Newski passed a clipboard during the set with spaces for questions from the audience. They did a Q&A and even sprinkled in a cover of Beck’s “Devil’s Haircut” in the short set. Overall they were the perfect mood lifter after a day of winter weather in the spring.


Kolars came out dressed to impress. Kolar came out in a sparkly black jacket with matching shoes, and pants with triangular metallic pieces down the sides. He also had sparkly makeup under his eyes to match.

Brown was in a dress with mirrored embellishments that resembled giant sequins. The stage lights were reflected in each one and the light danced around the stage as she played.

Kolars at 7th Street Entry
Kolars – photo by Laura Buhman

The duo quickly established their indie cred with their opening song. It was a cover of Neutral Milk Hotel’s “King of Carrot Flowers Pt. 1”. Several faces in the crowd began to smile as they recognized a more dance-worthy version of the song.

Many more of those smiles occurred throughout the night. Kolar wasn’t shy about jumping into the audience to mix up the crowd. Brown got everyone just as excited from behind her drums tapping and dancing to the rhythm. She shook her shoulders and hips as she drummed. Her energetic beat drove the performance home.

Kolars at 7th Street Entry
Kolars – photo by Laura Buhman

Their music is eclectic because they are influenced by so many different artists. At times it felt like they were channeling Elvis Presley or David Bowie. Other times felt like inspiration came from more modern artists like The Strokes and The Growlers. The crowd couldn’t get enough. They were dancing, stomping, and clapping through every song.

The mood of the room swelled with energy when the duo played their single “One More Thrill”.

“Maybe I just want to live my life
Feel just one more thrill before I die”

Kolar let out his signature howl throughout the song and Brown even tapped out a solo. The song absolutely soared.

Kolars at 7th Street Entry
Kolars – photo by Laura Buhman

The set finished with a fiery rendition of “Dangerous”. Somehow the room found more energy as Kolar jumped through the crowd one last time. The band grinned like they had just gotten away with something big as they exited the stage.

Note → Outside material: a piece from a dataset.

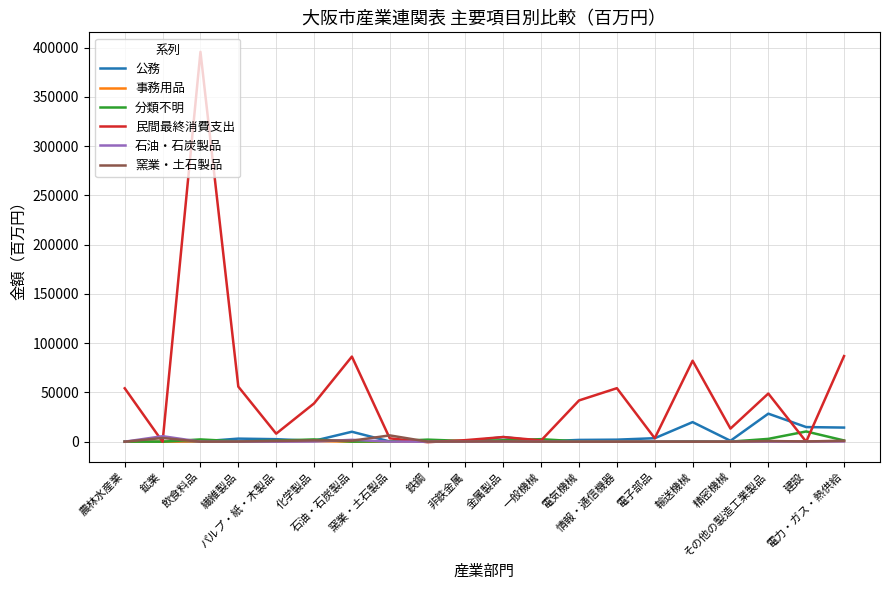

Which series has the largest total across all categories?

民間最終消費支出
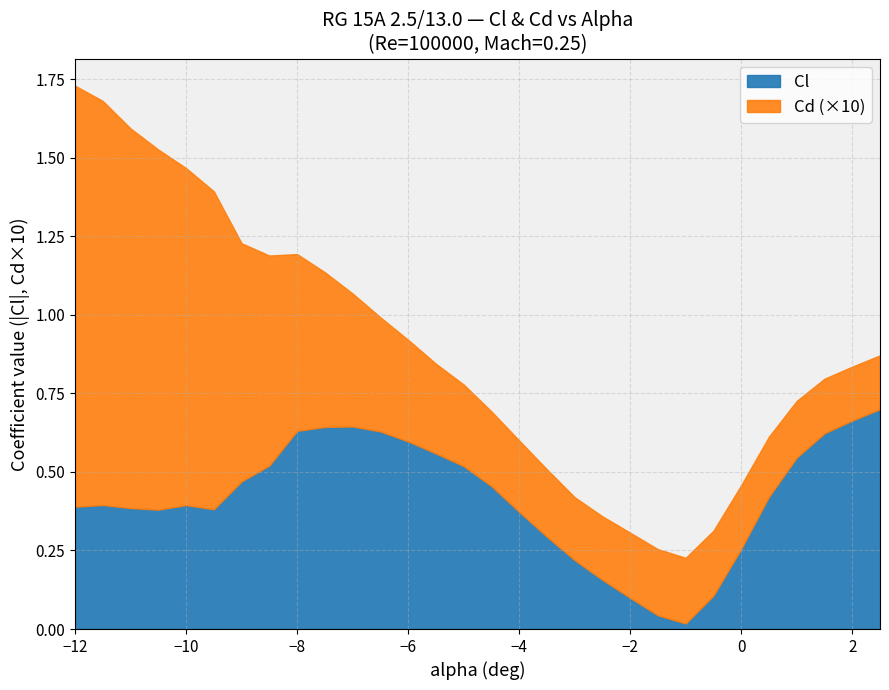

What is the label of the 10th point from the left?

-7.5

They returned to stage after thunderous applause. Their encore was a performance of an old Junior Parker cover of “Mystery Train”. This song resonated as the finale. It tied in all of the sonic landscape they had laid out throughout the night with rockabilly, glam, blues, and rock attributes.

Kolars at 7th Street Entry
Kolars – photo by Laura Buhman

While the room wasn’t as packed as it should have been, it was a show to remember. This band has a sound and attitude made for a much larger room, and we got to see it up close.